Our readers read voraciously by flashlights under the covers at night, doodle our characters on the back of notebook paper, and use our worlds to create stories of their own. They are usually somewhere between the ages of eight and twelve, however occasionally we learn that some of our biggest fans are a bit older. They are students—not afraid to use their imaginations to create in their own way. They are not yet limited by fear of failure or the desires of the world. They can still be transported to faraway lands where in their mind they remain even after the book is closed.
They are young and influential, and as writers for these young readers, we are not only held to the standard of parents, but those of our Creator. Matthew 18:6 says, “but whoever causes one of these little ones who believe in Me to stumble, it would be better for them to have a heavy millstone hung around his neck, and to be drowned in the depth of the sea (NASB).” For this reason, we steer clear of romance, especially kissing and wondering eyes, and we are careful with the distinction between magic and spiritual gifts. We are not typically wordy in our writing for them, and we replace intricately woven descriptive passages with simple story telling so that our message is clear. The review of a critic means little, but the honest unbiased opinion of the marvelous middle and the approval of the parent mean everything!
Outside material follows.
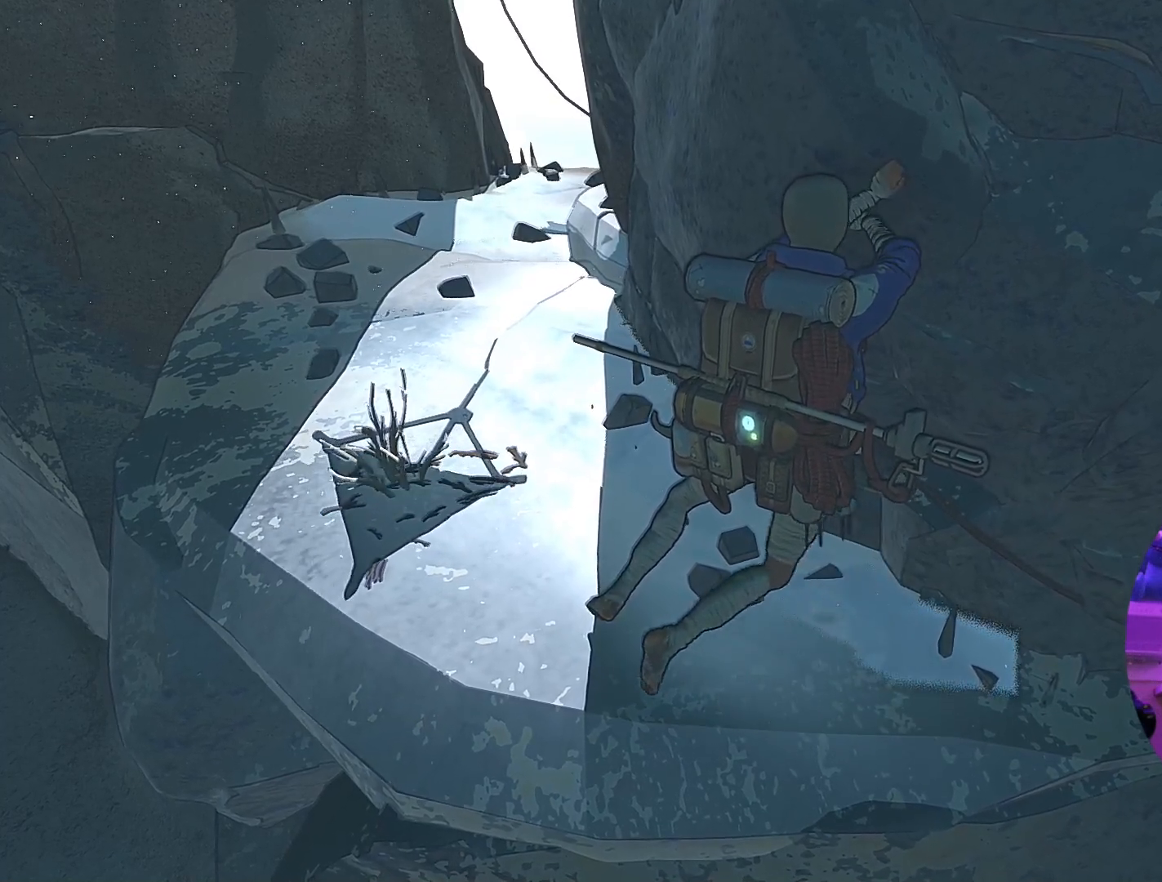
{"buttons": ["R1"], "left_stick": "center", "right_stick": "center", "events": [[50, "left_stick", "down-left"], [183, "left_stick", "center"], [300, "R1", "down"]]}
C.S. Lewis once wrote, “a children’s story is the best art-form for something you have to say.” As Christian writers for the middle grade audience, we have taken on a task to not only entertain but to show through our writing a glimpse of the Creator . . . His words, His ways, and His love. We may not fit in amongst the vast array of talented conference writers, but we are thankful for those who see our excitement and joyfully cheer us onward. It seems that it would be easy to shift our point of view, increase the age of our protagonist, and add in an element of maturity that might make our quest to find a home in the world of publishing a tad more encouraging, but that is not the point. The point is the audience—the children. Who then would write for the Marvelous Middles?